Теперь о госзаказе. Я сразу скажу: я считаю, что госзаказ нужен. Но он не может быть в прежнем формате, он не может быть в прежних параметрах, он должен быть как-то по-другому организован, по-другому структурирован, может быть, необязательно его проецировать на «манежные» выставки. Это может быть какой-то организованный проект, ну например, поддержка, там, молодежи, скажем, студентов. То есть это такой материальный стимул, безусловно, это стимул формирования творческой личности, это формирование вкуса. А то, что касается идеологии, — я даже позвонила в эти два дня многим художникам и поговорила с ними. Определенное задание, определенная тема их совершенно не смущают. Талантливому художнику даже интересно ее решить: интересно решить тему победы, интересно решить тему спорта. Потому что если это талантливый художник, особенно художник декоративного искусства, — он никогда не решает эту тему лобовым способом. Вот мы все время говорим «тема, заказ, тематическая выставка», но посмотрите, здесь есть много вещей, где эта тема присутствует эмоционально, но не «в лоб». Идеологический контроль или свобода творчества? Я думаю, не надо так ставить вопрос: «или — или». Если художник талантливый — он всегда решит не «в лоб», и всегда это будет интересно. Поэтому вот этого бояться не надо. Другое дело, что сейчас все разрушено. Хотя система заказов у нас есть. Музей заказывает экспозицию, музей заказывает оформление какой-то выставки, оформление интерьеров. Нам надо думать, как сделать этот госзаказ...

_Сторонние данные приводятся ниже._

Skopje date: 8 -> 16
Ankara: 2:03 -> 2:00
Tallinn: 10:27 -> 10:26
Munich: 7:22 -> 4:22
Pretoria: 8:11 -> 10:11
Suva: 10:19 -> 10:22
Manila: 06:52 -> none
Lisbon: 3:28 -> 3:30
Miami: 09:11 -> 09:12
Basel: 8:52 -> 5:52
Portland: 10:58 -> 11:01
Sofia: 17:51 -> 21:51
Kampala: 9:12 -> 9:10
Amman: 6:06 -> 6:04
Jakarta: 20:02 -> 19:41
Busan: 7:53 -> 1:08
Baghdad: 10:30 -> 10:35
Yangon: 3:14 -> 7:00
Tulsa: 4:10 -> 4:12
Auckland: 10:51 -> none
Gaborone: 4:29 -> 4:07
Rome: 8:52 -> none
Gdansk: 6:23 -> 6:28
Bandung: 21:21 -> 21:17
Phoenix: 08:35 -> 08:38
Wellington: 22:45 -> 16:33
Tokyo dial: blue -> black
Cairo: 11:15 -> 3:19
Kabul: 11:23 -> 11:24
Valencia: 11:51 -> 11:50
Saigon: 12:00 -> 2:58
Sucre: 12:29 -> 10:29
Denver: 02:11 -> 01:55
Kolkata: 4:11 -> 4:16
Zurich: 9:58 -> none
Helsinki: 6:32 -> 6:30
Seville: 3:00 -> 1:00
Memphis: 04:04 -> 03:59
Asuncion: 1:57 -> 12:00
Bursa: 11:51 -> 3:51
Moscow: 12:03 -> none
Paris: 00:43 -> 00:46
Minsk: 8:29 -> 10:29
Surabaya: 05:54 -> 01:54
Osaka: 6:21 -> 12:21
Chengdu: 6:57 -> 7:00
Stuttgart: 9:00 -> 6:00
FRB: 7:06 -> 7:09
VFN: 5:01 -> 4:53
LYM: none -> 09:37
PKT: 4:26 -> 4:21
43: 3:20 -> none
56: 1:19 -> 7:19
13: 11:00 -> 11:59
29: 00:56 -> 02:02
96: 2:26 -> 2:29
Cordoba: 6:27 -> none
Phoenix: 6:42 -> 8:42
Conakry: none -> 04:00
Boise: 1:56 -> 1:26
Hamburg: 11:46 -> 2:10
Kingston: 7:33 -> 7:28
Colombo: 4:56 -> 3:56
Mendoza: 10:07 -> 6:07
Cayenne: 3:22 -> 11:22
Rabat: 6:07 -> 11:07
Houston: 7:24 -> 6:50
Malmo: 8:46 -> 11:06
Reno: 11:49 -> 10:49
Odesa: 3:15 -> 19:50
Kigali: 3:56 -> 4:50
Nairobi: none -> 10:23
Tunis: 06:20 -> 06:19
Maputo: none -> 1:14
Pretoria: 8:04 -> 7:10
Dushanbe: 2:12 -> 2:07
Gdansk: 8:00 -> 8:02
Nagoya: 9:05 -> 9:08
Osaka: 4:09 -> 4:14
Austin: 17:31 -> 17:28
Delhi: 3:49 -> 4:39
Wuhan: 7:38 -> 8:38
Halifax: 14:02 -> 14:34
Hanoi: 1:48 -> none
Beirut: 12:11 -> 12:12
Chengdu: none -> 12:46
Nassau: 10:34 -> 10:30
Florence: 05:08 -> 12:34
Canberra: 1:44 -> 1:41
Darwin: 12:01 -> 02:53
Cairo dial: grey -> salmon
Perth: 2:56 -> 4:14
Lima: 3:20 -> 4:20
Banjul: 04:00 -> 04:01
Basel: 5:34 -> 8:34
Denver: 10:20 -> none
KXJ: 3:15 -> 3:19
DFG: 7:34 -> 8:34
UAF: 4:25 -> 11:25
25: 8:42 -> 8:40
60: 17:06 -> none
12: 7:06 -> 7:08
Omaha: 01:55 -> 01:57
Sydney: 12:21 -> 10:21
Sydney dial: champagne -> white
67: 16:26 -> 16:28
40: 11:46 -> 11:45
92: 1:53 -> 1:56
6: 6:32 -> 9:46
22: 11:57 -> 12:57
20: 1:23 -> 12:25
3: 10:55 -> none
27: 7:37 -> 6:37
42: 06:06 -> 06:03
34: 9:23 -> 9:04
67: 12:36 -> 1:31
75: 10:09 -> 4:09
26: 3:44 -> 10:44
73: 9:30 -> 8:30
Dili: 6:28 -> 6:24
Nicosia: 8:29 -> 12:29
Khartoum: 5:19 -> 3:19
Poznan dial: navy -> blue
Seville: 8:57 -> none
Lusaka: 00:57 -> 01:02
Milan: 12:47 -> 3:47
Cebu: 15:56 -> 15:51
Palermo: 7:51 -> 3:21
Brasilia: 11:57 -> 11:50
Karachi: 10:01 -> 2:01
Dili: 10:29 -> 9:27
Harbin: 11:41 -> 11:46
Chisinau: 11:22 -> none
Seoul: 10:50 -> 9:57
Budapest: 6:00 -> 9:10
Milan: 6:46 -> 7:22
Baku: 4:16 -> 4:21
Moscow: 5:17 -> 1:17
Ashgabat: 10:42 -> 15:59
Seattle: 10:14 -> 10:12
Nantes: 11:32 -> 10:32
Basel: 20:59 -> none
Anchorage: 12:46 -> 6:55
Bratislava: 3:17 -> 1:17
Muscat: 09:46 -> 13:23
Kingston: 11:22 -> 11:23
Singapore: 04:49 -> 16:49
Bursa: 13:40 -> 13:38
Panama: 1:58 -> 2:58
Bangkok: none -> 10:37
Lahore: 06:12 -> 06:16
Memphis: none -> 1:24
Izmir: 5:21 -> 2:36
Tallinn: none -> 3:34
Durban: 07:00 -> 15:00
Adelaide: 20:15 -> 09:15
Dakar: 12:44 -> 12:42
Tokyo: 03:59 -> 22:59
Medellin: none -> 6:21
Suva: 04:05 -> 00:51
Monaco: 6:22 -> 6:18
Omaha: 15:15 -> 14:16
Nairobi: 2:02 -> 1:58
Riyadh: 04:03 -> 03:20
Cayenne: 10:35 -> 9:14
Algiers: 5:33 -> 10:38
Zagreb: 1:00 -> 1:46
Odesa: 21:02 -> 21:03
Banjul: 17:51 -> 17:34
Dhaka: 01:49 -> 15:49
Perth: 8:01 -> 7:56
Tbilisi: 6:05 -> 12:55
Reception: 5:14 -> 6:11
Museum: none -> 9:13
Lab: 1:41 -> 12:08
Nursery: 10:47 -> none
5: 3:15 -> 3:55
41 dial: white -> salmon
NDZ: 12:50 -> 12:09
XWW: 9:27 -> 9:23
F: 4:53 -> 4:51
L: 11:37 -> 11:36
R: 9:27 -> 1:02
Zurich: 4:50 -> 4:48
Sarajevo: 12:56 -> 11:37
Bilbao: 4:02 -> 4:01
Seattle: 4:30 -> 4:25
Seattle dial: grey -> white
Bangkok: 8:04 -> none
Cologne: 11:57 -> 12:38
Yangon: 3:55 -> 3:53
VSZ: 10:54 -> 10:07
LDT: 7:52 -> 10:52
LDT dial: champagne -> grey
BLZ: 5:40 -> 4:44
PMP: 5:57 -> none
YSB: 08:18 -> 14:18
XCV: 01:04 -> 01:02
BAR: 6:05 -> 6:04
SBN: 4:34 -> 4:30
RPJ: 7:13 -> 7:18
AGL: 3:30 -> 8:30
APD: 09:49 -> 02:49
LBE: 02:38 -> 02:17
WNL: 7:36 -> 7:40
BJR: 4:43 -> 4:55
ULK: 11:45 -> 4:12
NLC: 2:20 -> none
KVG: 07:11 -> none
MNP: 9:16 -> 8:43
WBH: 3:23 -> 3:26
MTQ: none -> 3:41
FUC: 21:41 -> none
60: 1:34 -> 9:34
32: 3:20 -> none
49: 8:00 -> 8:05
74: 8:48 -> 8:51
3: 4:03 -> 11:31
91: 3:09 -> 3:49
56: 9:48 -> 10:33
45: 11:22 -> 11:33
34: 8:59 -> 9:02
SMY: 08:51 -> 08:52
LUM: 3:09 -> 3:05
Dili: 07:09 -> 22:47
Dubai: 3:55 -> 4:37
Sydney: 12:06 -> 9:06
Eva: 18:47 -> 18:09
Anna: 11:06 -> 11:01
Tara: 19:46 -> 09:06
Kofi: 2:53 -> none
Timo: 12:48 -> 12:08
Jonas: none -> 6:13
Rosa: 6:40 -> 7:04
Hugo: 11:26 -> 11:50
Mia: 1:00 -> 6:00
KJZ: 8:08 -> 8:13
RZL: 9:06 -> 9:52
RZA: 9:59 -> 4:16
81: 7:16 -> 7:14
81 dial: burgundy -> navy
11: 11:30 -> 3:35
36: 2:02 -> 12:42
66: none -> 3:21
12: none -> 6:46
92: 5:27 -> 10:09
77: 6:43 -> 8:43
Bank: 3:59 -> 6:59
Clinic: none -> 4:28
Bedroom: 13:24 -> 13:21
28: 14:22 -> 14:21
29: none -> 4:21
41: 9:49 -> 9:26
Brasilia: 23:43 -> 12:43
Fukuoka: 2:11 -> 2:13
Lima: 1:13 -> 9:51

Наталья Самойленко: Спасибо, то есть мы сейчас резюмируем, что госзаказ должен быть как заказ на качество, но без идеологии. (Шум в зале). А давайте сейчас для остроты попробуем спросить у журналистов на эту тему.

М.В.Томберг. Гобелен «Велотур». 1979. Шерсть, хлопчатобумажная нить, ручное ткачество. Творческая мастерская автора. Государственный историко-архитектурный, художественный и ландшафтный музей-заповедник «Царицыно»

Екатерина Алленова: Здравствуйте, я Екатерина Алленова, «Артгид», сайт по современному искусству. Я хотела спросить, существует ли сегодня разница между понятием госзаказа и понятием конъюнктурного искусства. Сергей Владимирович сказал, что художники сами должны платить, но я не думаю, что скульптор Салават Щербаков, создающий памятник князю Владимиру, платит за него сам. Я не думаю, что Юрий Аввакумов (который, к сожалению, уже ушел) частным образом выполняет заказ Государственного музея изобразительных искусств имени А.С. Пушкина, где он реконструирует, насколько я знаю, здание Института философии. И вот этот вот прекрасный дворец, где мы сидим, тоже не на частные деньги реконструировался. Чем, в таком случае, отличается нынешнее искусство, выполняемое на государственные деньги, заказанное государством и финансируемое из госбюджета, от прежнего госзаказа?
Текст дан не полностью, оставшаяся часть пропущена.